=== THE EXERCISE ===
Print the data that follows exactly.

=== Annotation records ===
******************************

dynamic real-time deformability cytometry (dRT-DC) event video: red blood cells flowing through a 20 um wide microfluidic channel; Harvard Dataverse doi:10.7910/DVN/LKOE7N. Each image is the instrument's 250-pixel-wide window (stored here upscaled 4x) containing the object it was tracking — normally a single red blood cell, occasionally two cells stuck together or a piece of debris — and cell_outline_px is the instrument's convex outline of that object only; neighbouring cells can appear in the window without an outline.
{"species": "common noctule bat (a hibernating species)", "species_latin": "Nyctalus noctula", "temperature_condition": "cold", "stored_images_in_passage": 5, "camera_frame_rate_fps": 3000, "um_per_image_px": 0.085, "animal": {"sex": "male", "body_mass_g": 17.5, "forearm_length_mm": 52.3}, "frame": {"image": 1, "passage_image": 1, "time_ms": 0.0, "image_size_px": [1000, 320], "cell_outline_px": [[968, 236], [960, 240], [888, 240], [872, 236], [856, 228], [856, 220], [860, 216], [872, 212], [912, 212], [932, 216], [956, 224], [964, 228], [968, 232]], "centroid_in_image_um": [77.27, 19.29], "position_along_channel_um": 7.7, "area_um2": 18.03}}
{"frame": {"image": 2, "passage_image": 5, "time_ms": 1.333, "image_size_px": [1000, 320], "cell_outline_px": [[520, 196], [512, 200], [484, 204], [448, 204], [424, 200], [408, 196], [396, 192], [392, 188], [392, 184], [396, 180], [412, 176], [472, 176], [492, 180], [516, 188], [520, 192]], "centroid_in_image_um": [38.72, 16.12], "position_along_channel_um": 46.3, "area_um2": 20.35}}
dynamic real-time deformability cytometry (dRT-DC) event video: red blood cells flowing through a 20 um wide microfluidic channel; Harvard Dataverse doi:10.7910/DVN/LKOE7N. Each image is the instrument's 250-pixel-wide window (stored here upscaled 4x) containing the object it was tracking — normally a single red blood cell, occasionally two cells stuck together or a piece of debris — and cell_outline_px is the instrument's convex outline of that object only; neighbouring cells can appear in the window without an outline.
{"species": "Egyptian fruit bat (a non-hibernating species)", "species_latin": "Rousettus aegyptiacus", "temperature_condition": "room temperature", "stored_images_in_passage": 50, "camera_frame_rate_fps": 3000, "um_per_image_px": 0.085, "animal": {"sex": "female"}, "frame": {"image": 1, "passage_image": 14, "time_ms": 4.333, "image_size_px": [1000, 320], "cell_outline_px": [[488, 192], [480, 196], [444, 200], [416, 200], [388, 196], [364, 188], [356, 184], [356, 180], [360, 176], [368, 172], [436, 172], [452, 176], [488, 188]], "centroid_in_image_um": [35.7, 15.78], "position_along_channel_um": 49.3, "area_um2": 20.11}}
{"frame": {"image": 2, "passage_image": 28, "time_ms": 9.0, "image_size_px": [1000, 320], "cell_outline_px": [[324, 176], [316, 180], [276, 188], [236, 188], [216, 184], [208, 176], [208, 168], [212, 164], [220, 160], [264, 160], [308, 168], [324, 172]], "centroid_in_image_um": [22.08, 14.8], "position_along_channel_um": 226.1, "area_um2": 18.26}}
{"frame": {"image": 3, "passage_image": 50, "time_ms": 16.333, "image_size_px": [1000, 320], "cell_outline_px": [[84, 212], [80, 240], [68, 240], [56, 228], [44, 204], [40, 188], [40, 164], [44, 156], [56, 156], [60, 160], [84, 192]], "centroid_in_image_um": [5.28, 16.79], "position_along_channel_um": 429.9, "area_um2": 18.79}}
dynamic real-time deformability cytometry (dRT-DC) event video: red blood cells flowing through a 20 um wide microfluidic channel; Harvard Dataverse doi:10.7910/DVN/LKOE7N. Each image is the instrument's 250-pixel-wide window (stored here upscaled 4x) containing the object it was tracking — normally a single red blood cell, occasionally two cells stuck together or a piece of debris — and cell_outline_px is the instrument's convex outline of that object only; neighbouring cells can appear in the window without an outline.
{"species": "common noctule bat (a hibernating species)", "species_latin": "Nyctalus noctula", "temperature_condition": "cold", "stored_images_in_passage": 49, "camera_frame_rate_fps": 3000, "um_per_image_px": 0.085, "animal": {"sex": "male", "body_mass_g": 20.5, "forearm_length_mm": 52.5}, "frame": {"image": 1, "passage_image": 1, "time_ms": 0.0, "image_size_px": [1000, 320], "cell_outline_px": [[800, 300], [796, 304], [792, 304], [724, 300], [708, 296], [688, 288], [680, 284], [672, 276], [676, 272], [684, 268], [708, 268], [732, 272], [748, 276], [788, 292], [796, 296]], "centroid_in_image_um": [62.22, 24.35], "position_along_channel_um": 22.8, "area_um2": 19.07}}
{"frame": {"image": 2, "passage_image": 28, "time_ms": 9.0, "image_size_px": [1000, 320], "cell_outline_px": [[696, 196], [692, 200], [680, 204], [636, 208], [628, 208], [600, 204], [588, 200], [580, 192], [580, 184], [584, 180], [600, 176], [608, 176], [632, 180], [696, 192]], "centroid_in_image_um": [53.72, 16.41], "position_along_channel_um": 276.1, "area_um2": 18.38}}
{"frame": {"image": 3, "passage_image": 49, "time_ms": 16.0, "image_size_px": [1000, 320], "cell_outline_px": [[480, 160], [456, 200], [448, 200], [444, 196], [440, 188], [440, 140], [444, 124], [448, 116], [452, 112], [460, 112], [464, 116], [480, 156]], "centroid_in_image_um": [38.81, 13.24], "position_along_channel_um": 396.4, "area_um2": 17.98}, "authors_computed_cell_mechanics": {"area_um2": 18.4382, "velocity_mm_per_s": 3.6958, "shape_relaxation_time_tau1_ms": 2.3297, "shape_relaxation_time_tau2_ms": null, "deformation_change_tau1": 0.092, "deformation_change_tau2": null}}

******************************

=== WRITTEN SOLUTION ===
dynamic real-time deformability cytometry (dRT-DC) event video: red blood cells flowing through a 20 um wide microfluidic channel; Harvard Dataverse doi:10.7910/DVN/LKOE7N. Each image is the instrument's 250-pixel-wide window (stored here upscaled 4x) containing the object it was tracking — normally a single red blood cell, occasionally two cells stuck together or a piece of debris — and cell_outline_px is the instrument's convex outline of that object only; neighbouring cells can appear in the window without an outline.
{"species": "common noctule bat (a hibernating species)", "species_latin": "Nyctalus noctula", "temperature_condition": "cold", "stored_images_in_passage": 5, "camera_frame_rate_fps": 3000, "um_per_image_px": 0.085, "animal": {"sex": "male", "body_mass_g": 17.5, "forearm_length_mm": 52.3}, "frame": {"image": 1, "passage_image": 1, "time_ms": 0.0, "image_size_px": [1000, 320], "cell_outline_px": [[968, 236], [960, 240], [888, 240], [872, 236], [856, 228], [856, 220], [860, 216], [872, 212], [912, 212], [932, 216], [956, 224], [964, 228], [968, 232]], "centroid_in_image_um": [77.27, 19.29], "position_along_channel_um": 7.7, "area_um2": 18.03}}
{"frame": {"image": 2, "passage_image": 5, "time_ms": 1.333, "image_size_px": [1000, 320], "cell_outline_px": [[520, 196], [512, 200], [484, 204], [448, 204], [424, 200], [408, 196], [396, 192], [392, 188], [392, 184], [396, 180], [412, 176], [472, 176], [492, 180], [516, 188], [520, 192]], "centroid_in_image_um": [38.72, 16.12], "position_along_channel_um": 46.3, "area_um2": 20.35}}
dynamic real-time deformability cytometry (dRT-DC) event video: red blood cells flowing through a 20 um wide microfluidic channel; Harvard Dataverse doi:10.7910/DVN/LKOE7N. Each image is the instrument's 250-pixel-wide window (stored here upscaled 4x) containing the object it was tracking — normally a single red blood cell, occasionally two cells stuck together or a piece of debris — and cell_outline_px is the instrument's convex outline of that object only; neighbouring cells can appear in the window without an outline.
{"species": "Egyptian fruit bat (a non-hibernating species)", "species_latin": "Rousettus aegyptiacus", "temperature_condition": "room temperature", "stored_images_in_passage": 50, "camera_frame_rate_fps": 3000, "um_per_image_px": 0.085, "animal": {"sex": "female"}, "frame": {"image": 1, "passage_image": 14, "time_ms": 4.333, "image_size_px": [1000, 320], "cell_outline_px": [[488, 192], [480, 196], [444, 200], [416, 200], [388, 196], [364, 188], [356, 184], [356, 180], [360, 176], [368, 172], [436, 172], [452, 176], [488, 188]], "centroid_in_image_um": [35.7, 15.78], "position_along_channel_um": 49.3, "area_um2": 20.11}}
{"frame": {"image": 2, "passage_image": 28, "time_ms": 9.0, "image_size_px": [1000, 320], "cell_outline_px": [[324, 176], [316, 180], [276, 188], [236, 188], [216, 184], [208, 176], [208, 168], [212, 164], [220, 160], [264, 160], [308, 168], [324, 172]], "centroid_in_image_um": [22.08, 14.8], "position_along_channel_um": 226.1, "area_um2": 18.26}}
{"frame": {"image": 3, "passage_image": 50, "time_ms": 16.333, "image_size_px": [1000, 320], "cell_outline_px": [[84, 212], [80, 240], [68, 240], [56, 228], [44, 204], [40, 188], [40, 164], [44, 156], [56, 156], [60, 160], [84, 192]], "centroid_in_image_um": [5.28, 16.79], "position_along_channel_um": 429.9, "area_um2": 18.79}}
dynamic real-time deformability cytometry (dRT-DC) event video: red blood cells flowing through a 20 um wide microfluidic channel; Harvard Dataverse doi:10.7910/DVN/LKOE7N. Each image is the instrument's 250-pixel-wide window (stored here upscaled 4x) containing the object it was tracking — normally a single red blood cell, occasionally two cells stuck together or a piece of debris — and cell_outline_px is the instrument's convex outline of that object only; neighbouring cells can appear in the window without an outline.
{"species": "common noctule bat (a hibernating species)", "species_latin": "Nyctalus noctula", "temperature_condition": "cold", "stored_images_in_passage": 49, "camera_frame_rate_fps": 3000, "um_per_image_px": 0.085, "animal": {"sex": "male", "body_mass_g": 20.5, "forearm_length_mm": 52.5}, "frame": {"image": 1, "passage_image": 1, "time_ms": 0.0, "image_size_px": [1000, 320], "cell_outline_px": [[800, 300], [796, 304], [792, 304], [724, 300], [708, 296], [688, 288], [680, 284], [672, 276], [676, 272], [684, 268], [708, 268], [732, 272], [748, 276], [788, 292], [796, 296]], "centroid_in_image_um": [62.22, 24.35], "position_along_channel_um": 22.8, "area_um2": 19.07}}
{"frame": {"image": 2, "passage_image": 28, "time_ms": 9.0, "image_size_px": [1000, 320], "cell_outline_px": [[696, 196], [692, 200], [680, 204], [636, 208], [628, 208], [600, 204], [588, 200], [580, 192], [580, 184], [584, 180], [600, 176], [608, 176], [632, 180], [696, 192]], "centroid_in_image_um": [53.72, 16.41], "position_along_channel_um": 276.1, "area_um2": 18.38}}
{"frame": {"image": 3, "passage_image": 49, "time_ms": 16.0, "image_size_px": [1000, 320], "cell_outline_px": [[480, 160], [456, 200], [448, 200], [444, 196], [440, 188], [440, 140], [444, 124], [448, 116], [452, 112], [460, 112], [464, 116], [480, 156]], "centroid_in_image_um": [38.81, 13.24], "position_along_channel_um": 396.4, "area_um2": 17.98}, "authors_computed_cell_mechanics": {"area_um2": 18.4382, "velocity_mm_per_s": 3.6958, "shape_relaxation_time_tau1_ms": 2.3297, "shape_relaxation_time_tau2_ms": null, "deformation_change_tau1": 0.092, "deformation_change_tau2": null}}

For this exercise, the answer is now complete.